In 1977, my mother, Evelyn, who was living in Bethel, became ill, was briefly hospitalized, mostly recovered, and moved to Falls Church, Virginia, to stay with Kathy and me. She passed away there on June 27, 1977; had she been able to hold on for another 10 days she would have made it back to her home in Bethel because I was to retire from the Army three days after she died.
Ruth and Phyllis continued to spend summers at the Red House until 1980. Ruth was hospitalized in December 1980, and died on April 1, 1981. Her sisters, Phyllis and Helen also passed away that same year. Phyllis was living with her daughter, Helen George, in New Jersey, and Helen was living at the Howard’s home in Kennebunkport.
When Ruth passed away, I inherited the Red House property and its contents. A special item among the contents was the “Old Leather Trunk.” At first Kathy and I rented the Red House to Cindy and Mark Hiebert, while, at the same time, I set up my picture frame work in the work shop that connected the house and barn.
In 1986 we decided to rent our house in Mayville and move to the Red House in order to be able to continue working on its rehabilitation and general up-keep. The old house and barn had deteriorated considerably over the years.
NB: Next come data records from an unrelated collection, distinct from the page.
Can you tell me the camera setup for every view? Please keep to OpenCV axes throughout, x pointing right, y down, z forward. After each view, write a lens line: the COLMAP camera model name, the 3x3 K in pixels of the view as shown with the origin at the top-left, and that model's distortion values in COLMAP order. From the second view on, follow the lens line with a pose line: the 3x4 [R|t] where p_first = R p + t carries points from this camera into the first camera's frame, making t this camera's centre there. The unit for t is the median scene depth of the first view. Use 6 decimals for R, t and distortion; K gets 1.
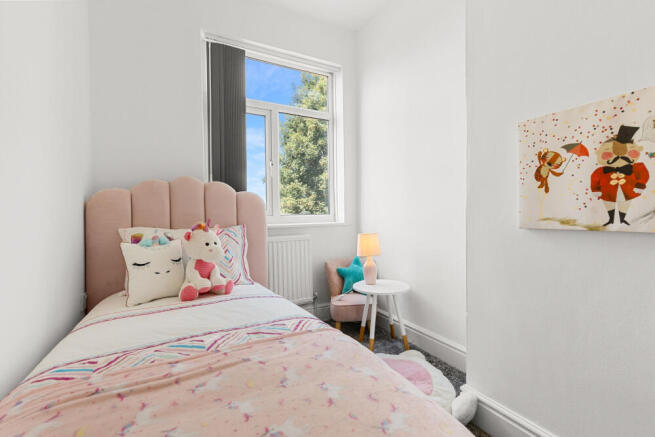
lens RADIAL K [[290.6, 0, 326.5], [0, 290.6, 218.9], [0, 0, 1]] dist [0.002719, 0.000125]
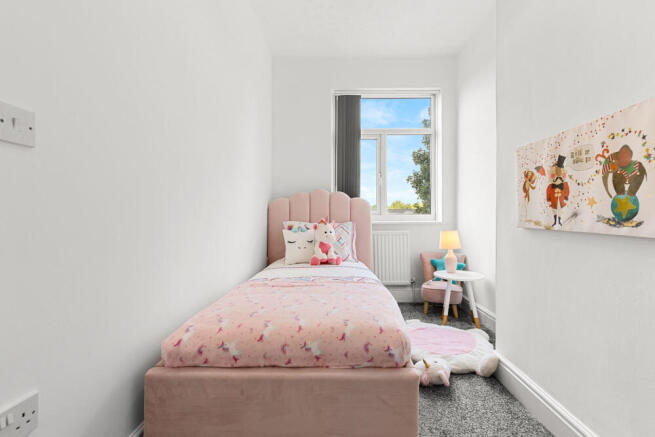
lens RADIAL K [[290.6, 0, 328.7], [0, 290.6, 215.8], [0, 0, 1]] dist [0.002719, 0.000125]
pose [[0.875513, 0.013701, -0.483000, 0.375201], [-0.016282, 0.999867, -0.001150, -0.003645], [0.482920, 0.008871, 0.875620, -0.398998]]
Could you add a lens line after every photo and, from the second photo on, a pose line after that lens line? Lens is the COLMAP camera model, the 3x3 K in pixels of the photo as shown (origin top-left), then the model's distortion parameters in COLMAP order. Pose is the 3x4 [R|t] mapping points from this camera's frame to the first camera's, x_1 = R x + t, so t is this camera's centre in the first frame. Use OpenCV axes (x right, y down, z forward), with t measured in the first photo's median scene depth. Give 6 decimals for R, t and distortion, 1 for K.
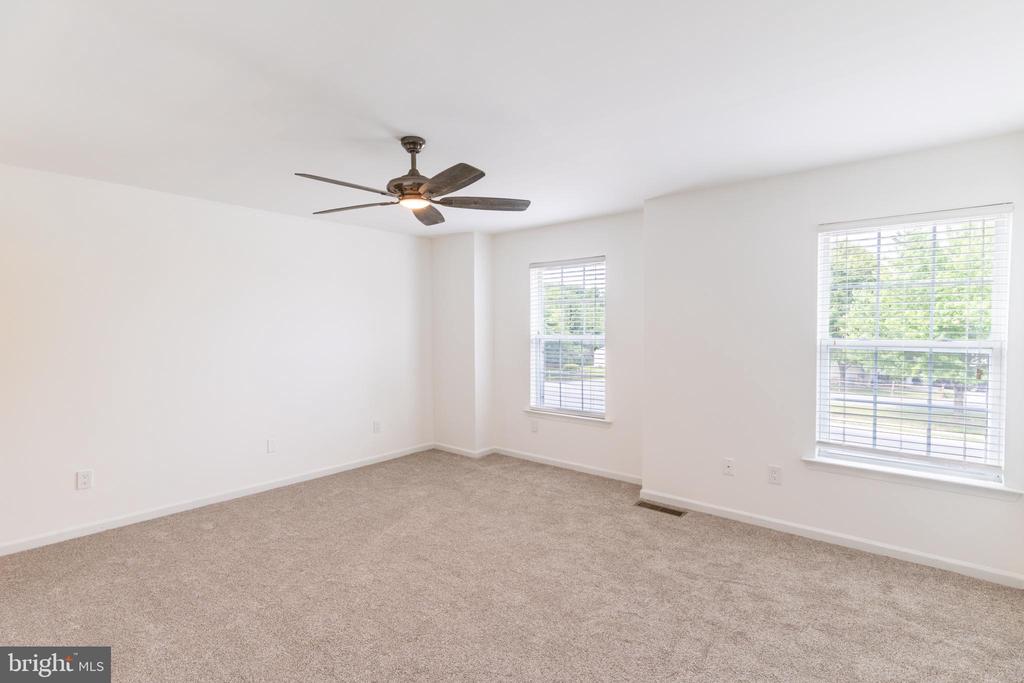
lens RADIAL K [[492.7, 0, 512.0], [0, 492.7, 341.5], [0, 0, 1]] dist [0.001198, 0.000744]
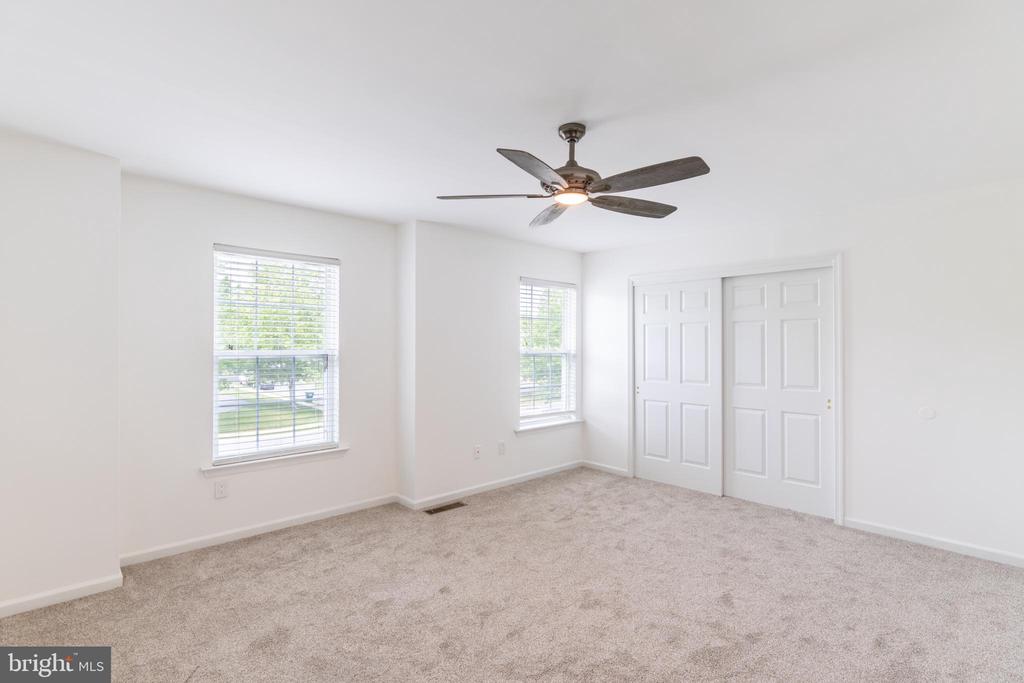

Since the time my grandparents bought the house in 1916 as well as in the times of the Barkers, Athertons and Lowes before them, all the rooms were heated by individual wood stoves. During my grandparent’s time, John Nowlin had taken care of their wood supply and keeping a wood supply handy for fueling stoves. By selling the pine tree plantation we got enough money to take care of some of the most pressing maintenance problems, but in the end we decided to sell the property. However, the customary peace and quiet of the valley had fled as the Sunday River Ski Area had boomed. Respect for privacy was not a quality generally observed by winter sports visitors. We closed on the sale in January 1994. The Crosby era in the Sunday River valley, which had started at the Locke Farm in 1897, had ended after 97 years and three generations.